With Inngest, orchestrating all of those steps together is straightforward. This code is easy to understand, maintain and iterate on. It's all in a single repository, so it's easy to read and quick figure out the structure and the implementation of different functions.

javascript

// writer_pipeline.ts
export const writerPipeline = client.createPipeline(
  { id: "writer-pipeline" },
  { event: Events.WRITER_PIPELINE },
  async ({ event, step }) => {
    const { keywords, url, targetAudience, customerId } = event.data as WriterPipelineRequest;

    const [siteResult, ...outlineResults] = await Promise.all([
      step.invoke("index-site", async () => {
        function:
      }),
      ...keywords.map(async (keyword) => {
        return step.invoke(`write-outline-${keyword}`, {
          function: writeOutline,
          data: { keyword },
        });
      })
    ]);

    const articles = await Promise.all(
      outlineResults.map(async (outline, index) => {
        return step.invoke(`write-article-${index}`, {
          function: writeArticle,
          data: { outline, keywords, targetAudience},
        });
      })
    );

    await step.run("publish-articles", async () => {
      return publishArticles(articles);
    });

    await step.sendEvent(Events.SEND_EMAILS, {
        data: {
          customerId,
        articles,
      },
      // Deduplication key
      id: `send-emails-${customerId}`,
    });

    return {
      siteResult,
      articles,
    };
  }
);

We're big fans

My journey with Inngest began out of exasperation. At my previous company, we built our own queue framework using Amazon SQS. It was a constant headache. We spent countless hours managing queue creation, dead letter queues, performance tuning, and wrestling with timeouts and visibility windows. It was a maze of complexity that took our focus away from building our core product.

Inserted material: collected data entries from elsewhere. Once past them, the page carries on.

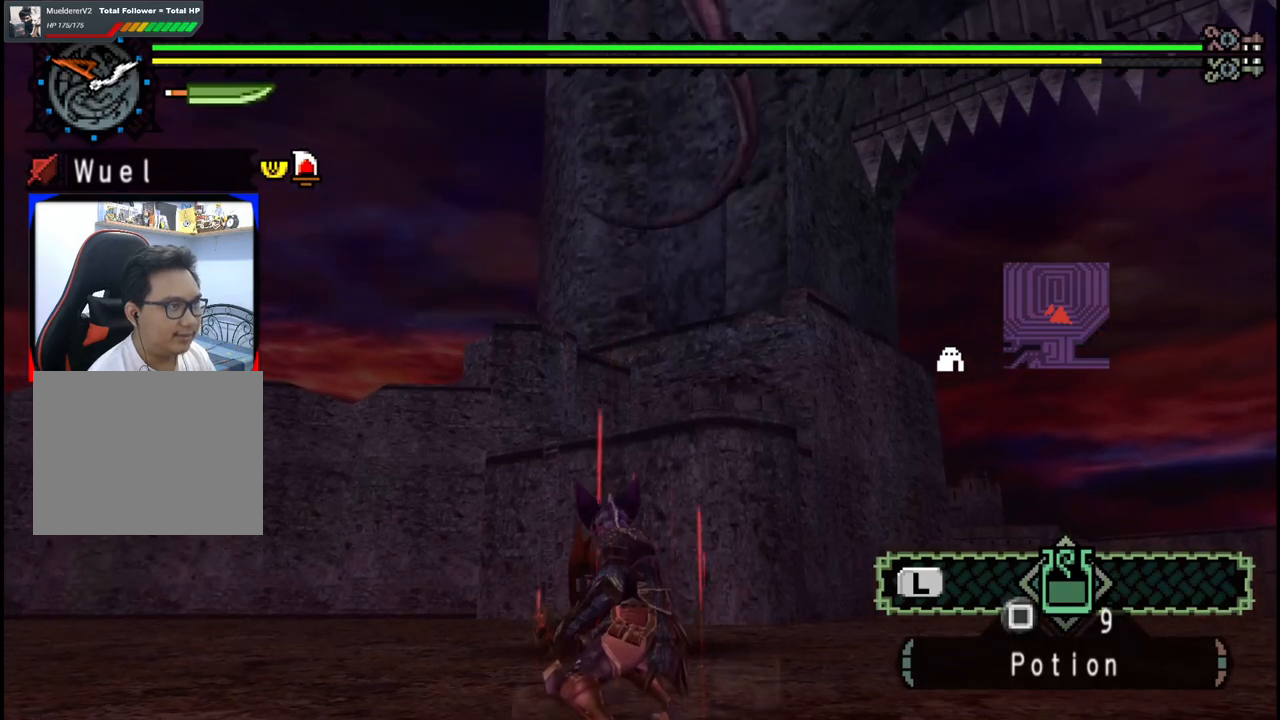
{"buttons": [], "left_stick": "center", "right_stick": "center", "events": []}
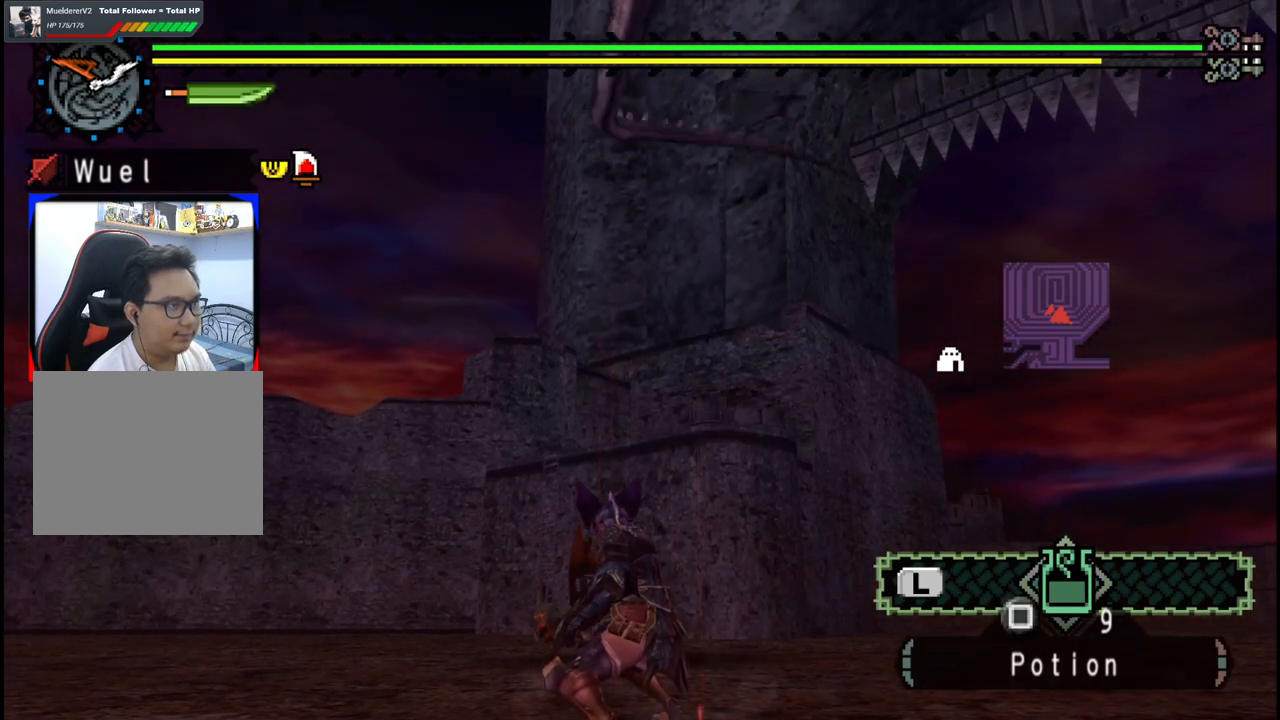
{"buttons": [], "left_stick": "center", "right_stick": "center", "events": []}
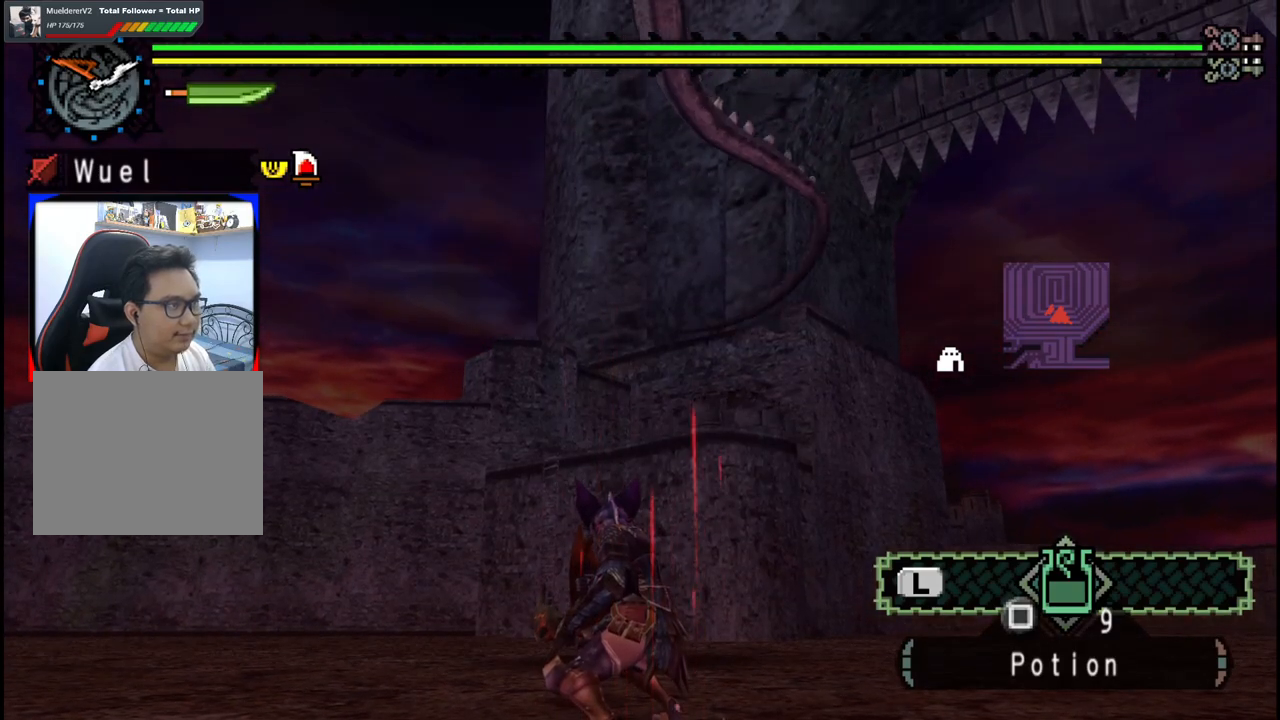
{"buttons": [], "left_stick": "center", "right_stick": "center", "events": []}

When we started MEGA SEO, I knew we needed a better solution. Our product was going to be even more reliant on running workflows at scale. That's when I discovered Inngest.

As I got to use it, I quickly learned that it offers the features of systems like Apache Airflow, but much easier to use and more robust. Everything we need is in one place, from workflow definition to execution and monitoring. This makes it so much faster to understand and improve workflows, letting us ship faster.